**EXERCISE BRIEF**: What you give back should be only the lines from the one holding "- N측 개체 릴레이션은 외래키를 포함하여 기본키로 지정한다." through the final line of the records, each reproduced exactly.

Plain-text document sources

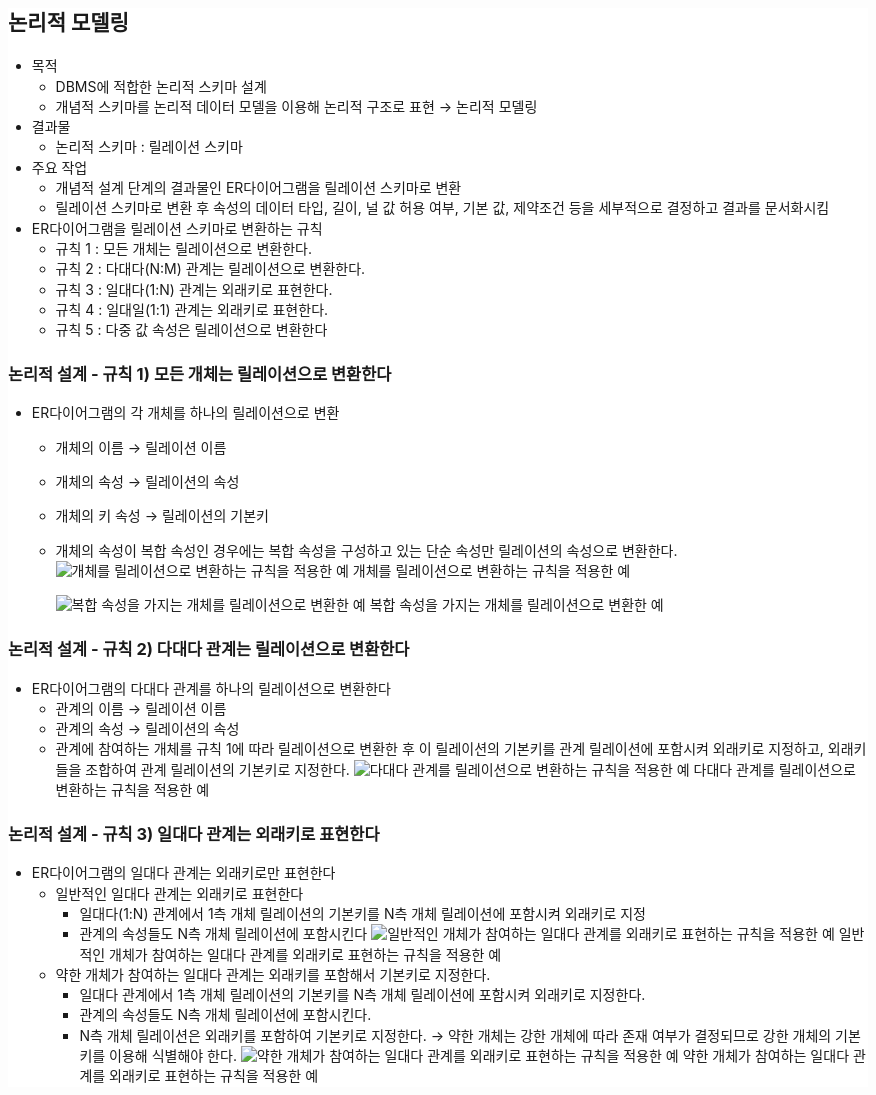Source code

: 
## 논리적 모델링

- 목적
  - DBMS에 적합한 논리적 스키마 설계
  - 개념적 스키마를 논리적 데이터 모델을 이용해 논리적 구조로 표현 → 논리적 모델링
- 결과물
  - 논리적 스키마 : 릴레이션 스키마
- 주요 작업
  - 개념적 설계 단계의 결과물인 ER다이어그램을 릴레이션 스키마로 변환
  - 릴레이션 스키마로 변환 후 속성의 데이터 타입, 길이, 널 값 허용 여부, 기본 값, 제약조건 등을 세부적으로 결정하고 결과를 문서화시킴
- ER다이어그램을 릴레이션 스키마로 변환하는 규칙
  - 규칙 1 : 모든 개체는 릴레이션으로 변환한다.
  - 규칙 2 : 다대다(N:M) 관계는 릴레이션으로 변환한다.
  - 규칙 3 : 일대다(1:N) 관계는 외래키로 표현한다.
  - 규칙 4 : 일대일(1:1) 관계는 외래키로 표현한다.
  - 규칙 5 : 다중 값 속성은 릴레이션으로 변환한다

### 논리적 설계 - 규칙 1) 모든 개체는 릴레이션으로 변환한다

- ER다이어그램의 각 개체를 하나의 릴레이션으로 변환

  - 개체의 이름 → 릴레이션 이름
  - 개체의 속성 → 릴레이션의 속성
  - 개체의 키 속성 → 릴레이션의 기본키
  - 개체의 속성이 복합 속성인 경우에는 복합 속성을 구성하고 있는 단순 속성만 릴레이션의 속성으로 변환한다.
    ![개체를 릴레이션으로 변환하는 규칙을 적용한 예](https://github.com/xotlr333/xotlr333.github.io/assets/81614820/f22ab9bb-3af7-426c-a9aa-d1b0c7f4d13d)
    개체를 릴레이션으로 변환하는 규칙을 적용한 예

    ![복합 속성을 가지는 개체를 릴레이션으로 변환한 예](https://github.com/xotlr333/xotlr333.github.io/assets/81614820/00eb2cbb-54f9-44e6-97bb-8fb9f7e4d7dc)
    복합 속성을 가지는 개체를 릴레이션으로 변환한 예

### 논리적 설계 - 규칙 2) 다대다 관계는 릴레이션으로 변환한다

- ER다이어그램의 다대다 관계를 하나의 릴레이션으로 변환한다
  - 관계의 이름 → 릴레이션 이름
  - 관계의 속성 → 릴레이션의 속성
  - 관계에 참여하는 개체를 규칙 1에 따라 릴레이션으로 변환한 후 이 릴레이션의 기본키를 관계 릴레이션에 포함시켜 외래키로 지정하고, 외래키들을 조합하여 관계 릴레이션의 기본키로 지정한다.
    ![다대다 관계를 릴레이션으로 변환하는 규칙을 적용한 예](https://github.com/xotlr333/xotlr333.github.io/assets/81614820/1417de72-ca96-4214-8127-4a85efd9eba0)
    다대다 관계를 릴레이션으로 변환하는 규칙을 적용한 예

### 논리적 설계 - 규칙 3) 일대다 관계는 외래키로 표현한다

- ER다이어그램의 일대다 관계는 외래키로만 표현한다
  - 일반적인 일대다 관계는 외래키로 표현한다
    - 일대다(1:N) 관계에서 1측 개체 릴레이션의 기본키를 N측 개체 릴레이션에 포함시켜 외래키로 지정
    - 관계의 속성들도 N측 개체 릴레이션에 포함시킨다
      ![일반적인 개체가 참여하는 일대다 관계를 외래키로 표현하는 규칙을 적용한 예](https://github.com/xotlr333/xotlr333.github.io/assets/81614820/a3d42b4e-9861-45d6-a8a2-35c4868a7be5)
      일반적인 개체가 참여하는 일대다 관계를 외래키로 표현하는 규칙을 적용한 예
  - 약한 개체가 참여하는 일대다 관계는 외래키를 포함해서 기본키로 지정한다.
    - 일대다 관계에서 1측 개체 릴레이션의 기본키를 N측 개체 릴레이션에 포함시켜 외래키로 지정한다.
    - 관계의 속성들도 N측 개체 릴레이션에 포함시킨다.
    - N측 개체 릴레이션은 외래키를 포함하여 기본키로 지정한다.
      → 약한 개체는 강한 개체에 따라 존재 여부가 결정되므로 강한 개체의 기본키를 이용해 식별해야 한다.
      ![약한 개체가 참여하는 일대다 관계를 외래키로 표현하는 규칙을 적용한 예](https://github.com/xotlr333/xotlr333.github.io/assets/81614820/15f7e3f9-c44b-45a8-a6a0-5c8bdf3ba030)
      약한 개체가 참여하는 일대다 관계를 외래키로 표현하는 규칙을 적용한 예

**ANSWER TO THIS EXERCISE**:
    - N측 개체 릴레이션은 외래키를 포함하여 기본키로 지정한다.
      → 약한 개체는 강한 개체에 따라 존재 여부가 결정되므로 강한 개체의 기본키를 이용해 식별해야 한다.
      ![약한 개체가 참여하는 일대다 관계를 외래키로 표현하는 규칙을 적용한 예](https://github.com/xotlr333/xotlr333.github.io/assets/81614820/15f7e3f9-c44b-45a8-a6a0-5c8bdf3ba030)
      약한 개체가 참여하는 일대다 관계를 외래키로 표현하는 규칙을 적용한 예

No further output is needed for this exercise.